Who should benefit from rising land value?
In light of a new report on land value in the Edinburgh City region, Thomas Aubrey, Director of the Centre for Progressive Capitalism, says politicians must decide whether the few or the whole of society should benefit from rising land values.
Edinburgh’s North Bridge finally opened in 1772 after a challenging construction process. Its completion enabled the fields to the north to be developed into what became the new town. 18th century Edinburgh, just as it is today, was bursting at the seams, and required new infrastructure to open up available land for housing.
But there is one major difference between the way in which the new town was developed compared to how we do things today, and that it is who benefits from the uplift in land values. Prior to the construction of the north bridge, there was little demand for housing on the fields north of the city due to the lack of connectivity to the jobs in the old town. In today’s money, the value of this land would have been worth around £18,000 per hectare. But as soon as infrastructure is put in, the demand for housing in a connected area will rocket, sending residential land prices soaring to as high as £4 million per hectare.
In the 18th century, landowners generally benefitted from the productive work of others through their monopoly of land ownership. This greatly frustrated Adam Smith, who in the Wealth of Nations complained that landowners were a major barrier to capital accumulation and wealth creation. Indeed, the issue of free riding was so pervasive that King James VII of Scotland, when he was the resident royal commissioner of Holyrood a hundred years earlier, awarded the city a grant. The grant stated that when Edinburgh should have occasion to enlarge the city by including the building of bridges, the proprietors of lands benefitting from the enlargement are obliged to part with the land on reasonable terms.
In essence, instead of having to buy the land at £4 million a hectare to build houses, they were able to acquire it at levels much closer to £18,000 per hectare. This issue lies at the core of the housing crisis across the country today. Britain needs to invest in infrastructure to open up new areas of land for housing to increase supply. This investment generally needs to be financed by government, but it is expensive. In most other European and Asian countries, the uplift in land values is captured by the local municipality to finance the infrastructure. But things are different in England and Scotland where it is the landowner who benefits instead.
But we as a society must ask ourselves whether it is right to continue to reward landowners for doing nothing, while foregoing the precious funds the country needs to finance infrastructure to enable families to live somewhere called home? Research by the Centre for Progressive Capitalism shows that over the next 20 years a handful of landowners and investors will make more than £8.5bn in windfall profits just by owning land in the Edinburgh City Region. These massive windfall profits of course have a downside. Shelter estimates in Scotland alone there are over 10,000 households in temporary accommodation including over 5000 children. Furthermore, homeless applications are over 34,000.
But the housing crisis is increasingly impacting households with good jobs too. It would take a household earning £36,000 nine years saving 10% of their net income for a 20% deposit on an average one-bedroom flat in Edinburgh.

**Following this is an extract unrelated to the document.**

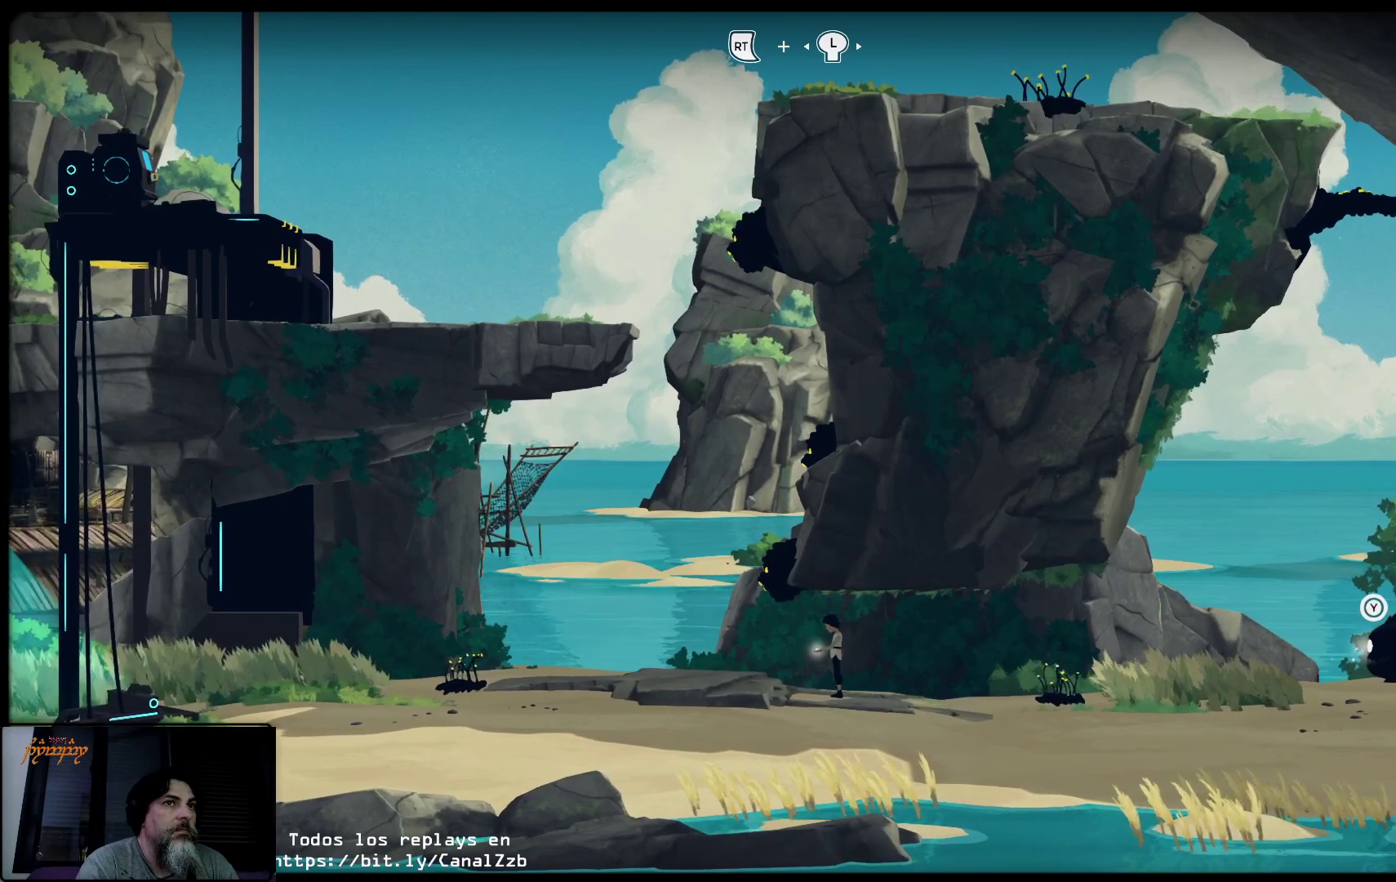
{"buttons": ["R2"], "left_stick": "left", "right_stick": "center", "events": []}
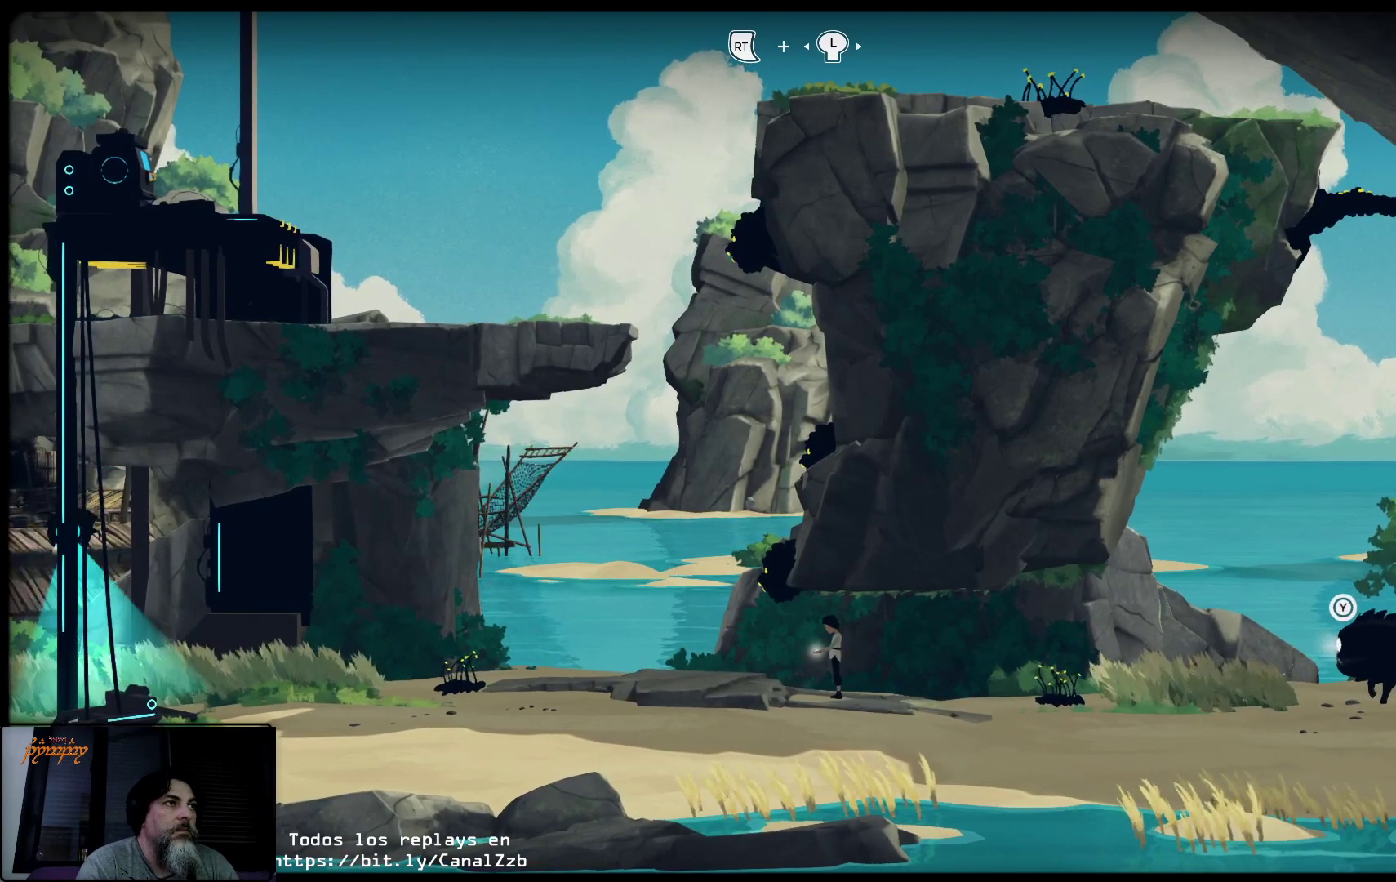
{"buttons": ["R2"], "left_stick": "left", "right_stick": "center", "events": []}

Both Scotland and England are currently going through policy consultations in an attempt to try and resolve this issue. The English housing white paper referenced that it is looking at land value capture as a way to finance infrastructure to open up new areas of land for housing. The Scottish government is also focused on how infrastructure might be financed to open up land for housing.
But neither administration has yet demonstrated it is willing to tackle the underlying issue which is that the Land Compensation Acts (1961 in England and 1963 in Scotland) require landowners to be compensated for land as though it had planning permission. This impacts the land market and ensures that landowners pocket most of the increase. However, both Acts can easily be amended so that no account of any prospective planning permission in land designated by a city region for infrastructure including housing is taken into account.
One of the last politicians to attempt to change this was Winston Churchill, who following Adam Smith, argued that it was unjust for landowners to pocket what was essentially unearned income. Both the Westminster and Holyrood Parliaments need to debate this issue and come to a conclusion whether it is right that landowners should continue to pocket such large sums of money for doing nothing. Our failure to learn from Adam Smith and Winston Churchill will only mean that the housing crisis will get worse.